By last Christmas, Carmen had regained all the weight. She pleaded with her parents to send her back to Wellspring, full-time.
"I know they had to add to their mortgage to send me here, so I feel some pressure," she says as she heads off to her next class.
The Wellspring program was designed by Daniel Kirschenbaum, a professor of psychiatry and behavioural sciences at Northwestern University in Chicago. It grew out of research he had done with elite athletes - figure skaters in particular. He found those who monitored their daily efforts, their strengths and weaknesses, improved the most over time.
The 57-year-old author of The Healthy Obsession says children have to become a bit obsessive about their food, controlling their weight and remaining active. This demands that they be separated from their old lives, their families and homes.
"It has to be immersion. If they keep one foot in their old way of living and their former lives, it's not going to work."
Only with progress through an elaborate level system are students bumped up from 10-minute to 20-minute calls home, followed by 60 minutes and then, in the final stages, unlimited calls.
"Students are more likely to be homesick than hungry," Mr. Obbard says. "But we get the calls from parents every day who hear from their kids that they want to come home."
Chris Grayson, the student from Connecticut, gripes that dealing with the immaturity of the younger kids was his one major complaint. At 12 or 13, they are away from home for the first time, he says, living in a dorm and unschooled in the matters of basic hygiene.
"Who wants to live with that smell?"
When Toronto parents Audrey and Fred Guth enrolled their 16-year-old, 321-pound son, Jesse, at Wellspring in 2006, they understood that the school sought to limit family contact because "parents might be part of the problem." But Ms. Guth did not realize the strict policies would make them feel like "parents were just getting in the way."
She says, "It was like a drug rehab. ... We were totally cut off from him."
At one point, Jesse developed a respiratory infection at the tail end of a visit they had in San Francisco. She flew back to the school to be with him, but officials told her that she should not be there.

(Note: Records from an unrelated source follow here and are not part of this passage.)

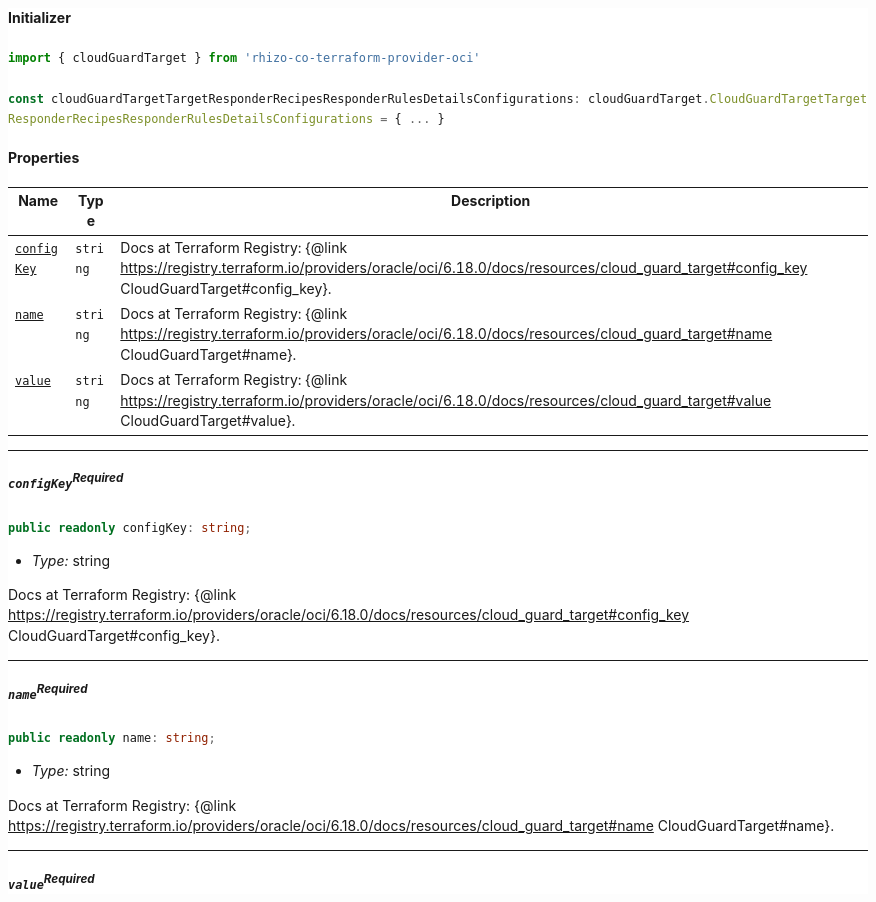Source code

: #### Initializer <a name="Initializer" id="rhizo-co-terraform-provider-oci.cloudGuardTarget.CloudGuardTargetTargetResponderRecipesResponderRulesDetailsConfigurations.Initializer"></a>

```typescript
import { cloudGuardTarget } from 'rhizo-co-terraform-provider-oci'

const cloudGuardTargetTargetResponderRecipesResponderRulesDetailsConfigurations: cloudGuardTarget.CloudGuardTargetTargetResponderRecipesResponderRulesDetailsConfigurations = { ... }
```

#### Properties <a name="Properties" id="Properties"></a>

| **Name** | **Type** | **Description** |
| --- | --- | --- |
| <code><a href="#rhizo-co-terraform-provider-oci.cloudGuardTarget.CloudGuardTargetTargetResponderRecipesResponderRulesDetailsConfigurations.property.configKey">configKey</a></code> | <code>string</code> | Docs at Terraform Registry: {@link https://registry.terraform.io/providers/oracle/oci/6.18.0/docs/resources/cloud_guard_target#config_key CloudGuardTarget#config_key}. |
| <code><a href="#rhizo-co-terraform-provider-oci.cloudGuardTarget.CloudGuardTargetTargetResponderRecipesResponderRulesDetailsConfigurations.property.name">name</a></code> | <code>string</code> | Docs at Terraform Registry: {@link https://registry.terraform.io/providers/oracle/oci/6.18.0/docs/resources/cloud_guard_target#name CloudGuardTarget#name}. |
| <code><a href="#rhizo-co-terraform-provider-oci.cloudGuardTarget.CloudGuardTargetTargetResponderRecipesResponderRulesDetailsConfigurations.property.value">value</a></code> | <code>string</code> | Docs at Terraform Registry: {@link https://registry.terraform.io/providers/oracle/oci/6.18.0/docs/resources/cloud_guard_target#value CloudGuardTarget#value}. |

---

##### `configKey`<sup>Required</sup> <a name="configKey" id="rhizo-co-terraform-provider-oci.cloudGuardTarget.CloudGuardTargetTargetResponderRecipesResponderRulesDetailsConfigurations.property.configKey"></a>

```typescript
public readonly configKey: string;
```

- *Type:* string

Docs at Terraform Registry: {@link https://registry.terraform.io/providers/oracle/oci/6.18.0/docs/resources/cloud_guard_target#config_key CloudGuardTarget#config_key}.

---

##### `name`<sup>Required</sup> <a name="name" id="rhizo-co-terraform-provider-oci.cloudGuardTarget.CloudGuardTargetTargetResponderRecipesResponderRulesDetailsConfigurations.property.name"></a>

```typescript
public readonly name: string;
```

- *Type:* string

Docs at Terraform Registry: {@link https://registry.terraform.io/providers/oracle/oci/6.18.0/docs/resources/cloud_guard_target#name CloudGuardTarget#name}.

---

##### `value`<sup>Required</sup> <a name="value" id="rhizo-co-terraform-provider-oci.cloudGuardTarget.CloudGuardTargetTargetResponderRecipesResponderRulesDetailsConfigurations.property.value"></a>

"I live in another country 5,000 miles away and this is my kid," she says.
"He had a really bad chest infection. ... We weren't even allowed to call." He ended up in the hospital.
Still, Ms. Guth says, Jesse shed 84 pounds during his seven-month stay at Wellspring.
"I can recommend it because there's nothing else out there for kids. What else is there? What are you going to do? He was missing life, he was so depressed," she says. "I thank God there was a place like this."
The school runs a weekend workshop every three months for parents to learn the program and help their kids make the transition back home. One of the first things Dr. Kirschenbaum tells parents, and their children, is that they are not to blame for their bulky bodies.
"Obesity is primarily and foremost a biological condition," he says. "They have to know the enemy."
He estimates that genes account for 75 per cent of the reason people become overweight and that roughly half the parents of Wellspring students are heavy themselves.
Genetics makes them slow metabolizers who have a propensity to pack on pounds. One person might be born with 30 billion fat cells, he says, another with 200 billion.
"It's not just them being pathetic like the rest of the world might think."
And unfortunately they and their genes have been born into a lousy environment - an "obesogenic culture," Dr. Kirschenbaum calls it. "This is a disease of affluence," he says, and it's a cultural phenomenon spreading worldwide.
Fifteen per cent of Wellspring students come from outside the U.S. - Canada, Mexico, Europe and the Middle East. This year, for example, three sisters arrived from Kuwait, which has one of the world's highest childhood obesity rates at more than 30 per cent.
"In Kuwait, there's not a lot for us to do. It's about shopping and food," said Muneera, 19, the eldest. "It's also too hot to walk anywhere and we all have drivers." McDonald's, Burger King and Pizza Hut all opened two minutes from their high school.